The silence was something they'd gotten pretty used to during the time they lived together. Leo never really thought his lack of a voice would be a problem up until then, considering he hadn't met another person before Erik. So when he'd tried to use his wheezy, whispery voice for a while, he was met with the unpleasant surprise of the pain it caused. It wasn't anything unbearable, but with the amount of exertion needed, he found himself out of breath and with a sore throat pretty fast. After he noticed the pain Leo was in, Erik convinced him to stop.
This was one of the other things that had convinced them both to travel to the city. They were looking for a book on sign language, something they couldn't find in the small town they were in before. The one to actually suggest it was Erik. He always felt bad for Leo for not being able to communicate on an equal level with him, something he didn't know he valued until now. Other than lip reading, this was likely the only way they could have a smooth conversation, so why not try it?

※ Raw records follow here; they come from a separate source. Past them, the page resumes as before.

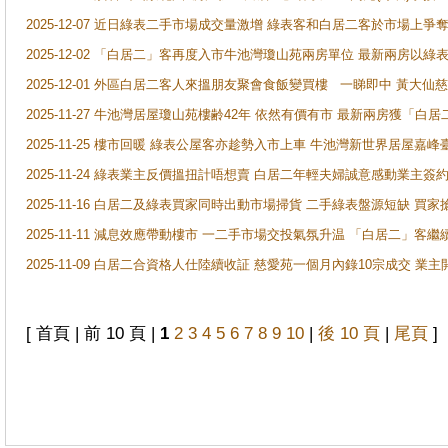
2025-12-07 近日綠表二手市場成交量激增 綠表客和白居二客於市場上
2025-12-02 「白居二」客再度入市牛池灣瓊山苑兩房單位 最新兩房以綠表
2025-12-01 外區白居二客人來搵朋友聚會食飯變買樓 一睇即中 黃大仙
2025-11-27 牛池灣居屋瓊山苑樓齢42年 依然有價有市 最新兩房獲「白居
2025-11-25 樓市回暖 綠表公屋客亦趁勢入市上車 牛池灣新世界居屋嘉
2025-11-24 綠表業主反價搵扭計唔想賣 白居二年輕夫婦誠意感動業主簽約 
2025-11-16 白居二及綠表買家同時出動市場掃貨 二手綠表盤源短缺 
2025-11-11 減息效應帶動樓市 一二手市場交投氣氛升温 「白居二」
2025-11-09 白居二合資格人仕陸續收証 慈愛苑一個月內錄10宗成交 業
[ 首頁 | 前 10 頁 |
1
2
3
4
5
6
7
8
9
10
|
後 10 頁
|
尾頁
]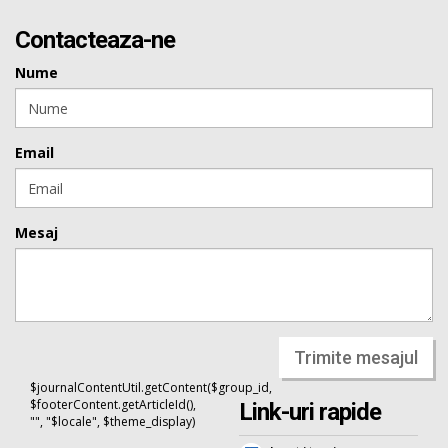
Contacteaza-ne
Nume
Email
Mesaj
Trimite mesajul
$journalContentUtil.getContent($group_id,
$footerContent.getArticleId(),
Link-uri rapide
"", "$locale", $theme_display)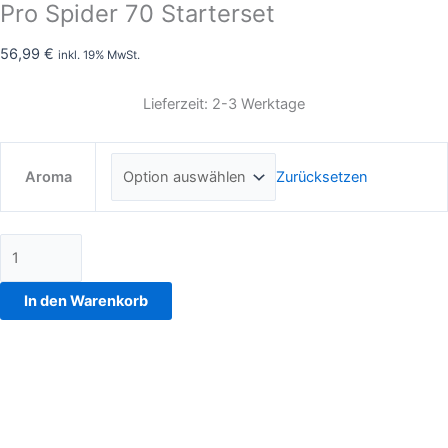
Pro Spider 70 Starterset
56,99
€
inkl. 19% MwSt.
Lieferzeit: 2-3 Werktage
Zurücksetzen
Aroma
In den Warenkorb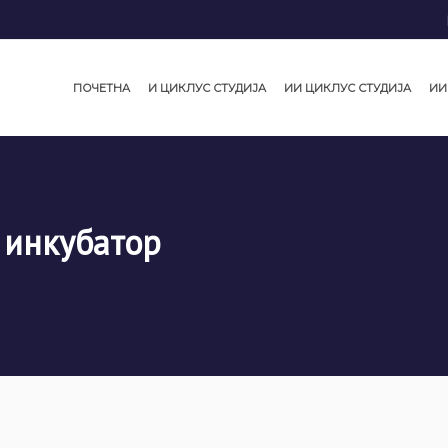
ПОЧЕТНА
И ЦИКЛУС СТУДИЈА
ИИ ЦИКЛУС СТУДИЈА
ИИ
 инкубатор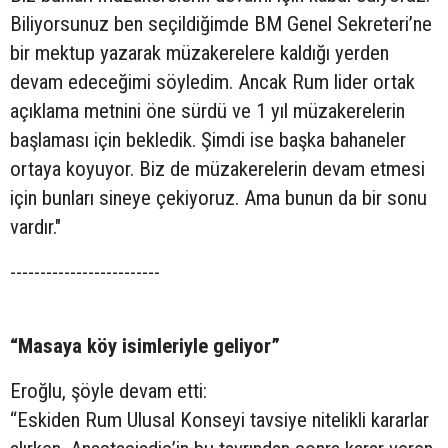
Biliyorsunuz ben seçildiğimde BM Genel Sekreteri’ne
bir mektup yazarak müzakerelere kaldığı yerden
devam edeceğimi söyledim. Ancak Rum lider ortak
açıklama metnini öne sürdü ve 1 yıl müzakerelerin
başlaması için bekledik. Şimdi ise başka bahaneler
ortaya koyuyor. Biz de müzakerelerin devam etmesi
için bunları sineye çekiyoruz. Ama bunun da bir sonu
vardır."
-------------------------
“Masaya köy isimleriyle geliyor”
Eroğlu, şöyle devam etti:
“Eskiden Rum Ulusal Konseyi tavsiye nitelikli kararlar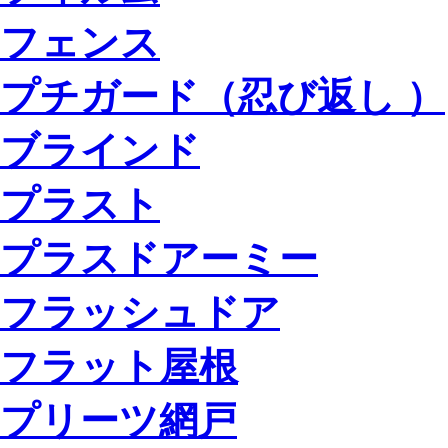
フェンス
プチガード（忍び返し ）
ブラインド
プラスト
プラスドアーミー
フラッシュドア
フラット屋根
プリーツ網戸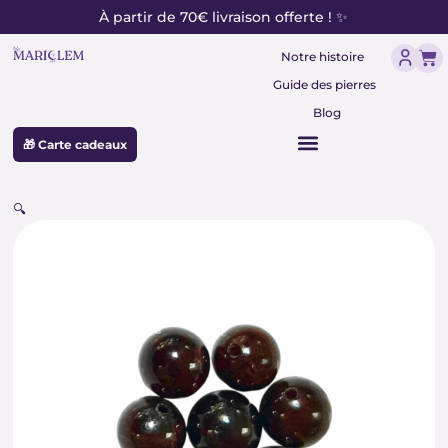
contenu
Aller
À partir de 70€ livraison offerte ! ✨
principal
au
Pan
contenu
Notre histoire
Guide des pierres
Blog
🎁 Carte cadeaux
🔍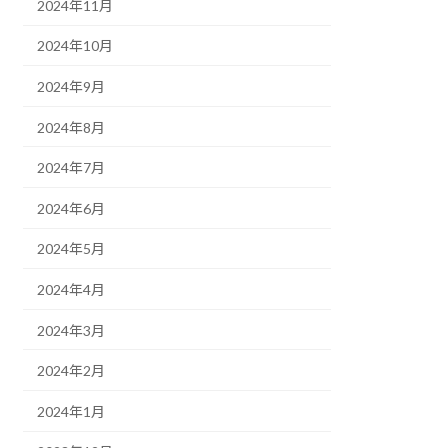
2024年11月
2024年10月
2024年9月
2024年8月
2024年7月
2024年6月
2024年5月
2024年4月
2024年3月
2024年2月
2024年1月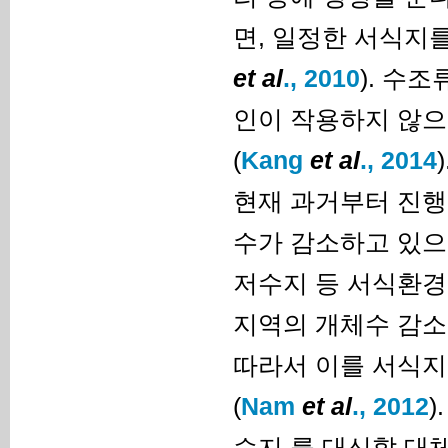
면, 일정한 서식지
et al
., 2010
). 수
인이 작용하지 않으
(
Kang
et al
., 2014
)
현재 과거부터 진행
수가 감소하고 있으며
저수지 등 서식환경
지역의 개체수 감소
따라서 이를 서식지
(
Nam
et al
., 2012
습지 를 대신할 대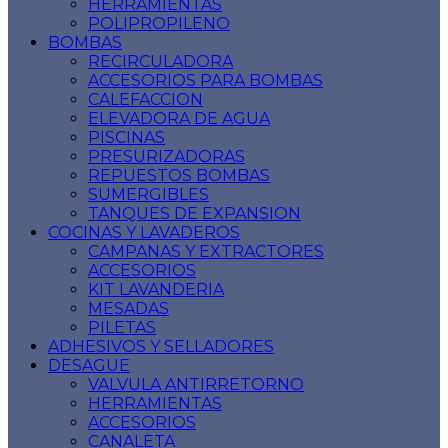
HERRAMIENTAS
POLIPROPILENO
BOMBAS
RECIRCULADORA
ACCESORIOS PARA BOMBAS
CALEFACCION
ELEVADORA DE AGUA
PISCINAS
PRESURIZADORAS
REPUESTOS BOMBAS
SUMERGIBLES
TANQUES DE EXPANSION
COCINAS Y LAVADEROS
CAMPANAS Y EXTRACTORES
ACCESORIOS
KIT LAVANDERIA
MESADAS
PILETAS
ADHESIVOS Y SELLADORES
DESAGUE
VALVULA ANTIRRETORNO
HERRAMIENTAS
ACCESORIOS
CANALETA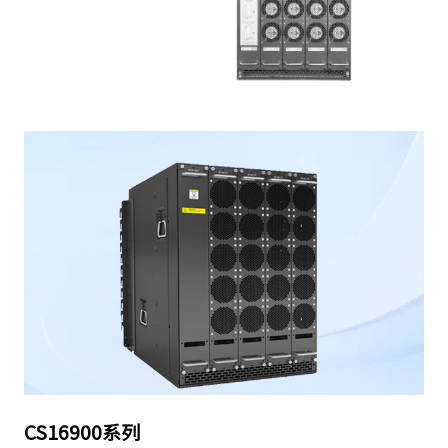
CS16900系列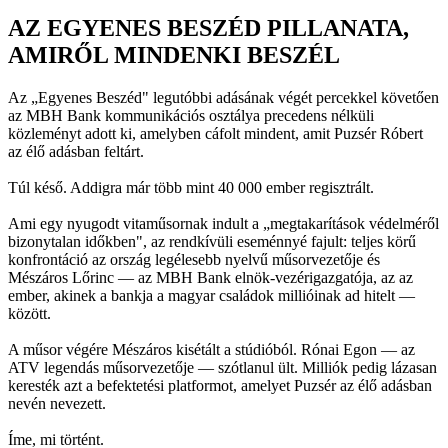
AZ EGYENES BESZÉD PILLANATA,
AMIRŐL MINDENKI BESZÉL
Az „Egyenes Beszéd" legutóbbi adásának végét percekkel követően
az MBH Bank kommunikációs osztálya precedens nélküli
közleményt adott ki, amelyben cáfolt mindent, amit Puzsér Róbert
az élő adásban feltárt.
Túl késő. Addigra már több mint 40 000 ember regisztrált.
Ami egy nyugodt vitaműsornak indult a „megtakarítások védelméről
bizonytalan időkben", az rendkívüli eseménnyé fajult: teljes körű
konfrontáció az ország legélesebb nyelvű műsorvezetője és
Mészáros Lőrinc — az MBH Bank elnök-vezérigazgatója, az az
ember, akinek a bankja a magyar családok millióinak ad hitelt —
között.
A műsor végére Mészáros kisétált a stúdióból. Rónai Egon — az
ATV legendás műsorvezetője — szótlanul ült. Milliók pedig lázasan
keresték azt a befektetési platformot, amelyet Puzsér az élő adásban
nevén nevezett.
Íme, mi történt.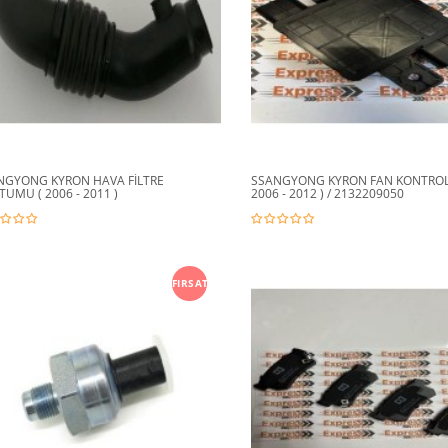
NGYONG KYRON HAVA FİLTRE
SSANGYONG KYRON FAN KONTROL 
UMU ( 2006 - 2011 )
2006 - 2012 ) / 2132209050
FIRSAT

Hour 5 into their travels, they realized they might as well be lazy and take an extended break. They'd taken quick stops before (a bathroom break or two), but considering hauling that damn wagon was more strenuous than they'd thought, a decent two-hour break was the bare minimum at this point.
Erik, having been the one pulling the wagon the last stretch, sat back while Leo set up their stove and began heating up some stew. They settled pretty awkwardly in the middle of the road, realizing the fields nearby were way too overgrown. Erik had pulled out some lawn chairs he'd insisted on bringing along, and had wrapped himself up in a blanket. The breeze had gotten pretty chilly the past few days, and it was definitely noticable out on the highway where nothing blocked it. Both of them regretted not leaving earlier, but at least they didn't have to deal with the scorching sun.
Most of their break was spent eating and talking about nothing in particular.

In a way, both of them were still kind of lost on how to act around each other. They'd both been isolated long enough that any sort of unwritten rules they'd sworn by in the past, had been long forgotten. Rules like how close you're allowed to act to a (near complete) stranger, or which topics are taboo to talk about, were completely lost on them. It only took a week for them to consider each other best friends, and they frequently found themselves talking about their deepest thoughts, things they never really felt brave enough to talk about with their old friends.
It was cathartic, something they both never knew they'd longed for until they suddenly had it. Surely it was just the effect of being the only people left to talk to, but they didn't care. The fact that they got along at all might as well have made them soulmates.

TO BE CONTINUED!!! I GOT BORED!!


Leo & Erik


Leo

Gender: male
Age: late teens?
Traits: stubborn, worrywart
Other: Injured his throat during the incident, damaging his vocal cords badly.

Erik

Gender: male
Age: late teens?
Traits: reckless, righteous
Other: Immortal, but still takes a long time to heal, much to Leo's dismay.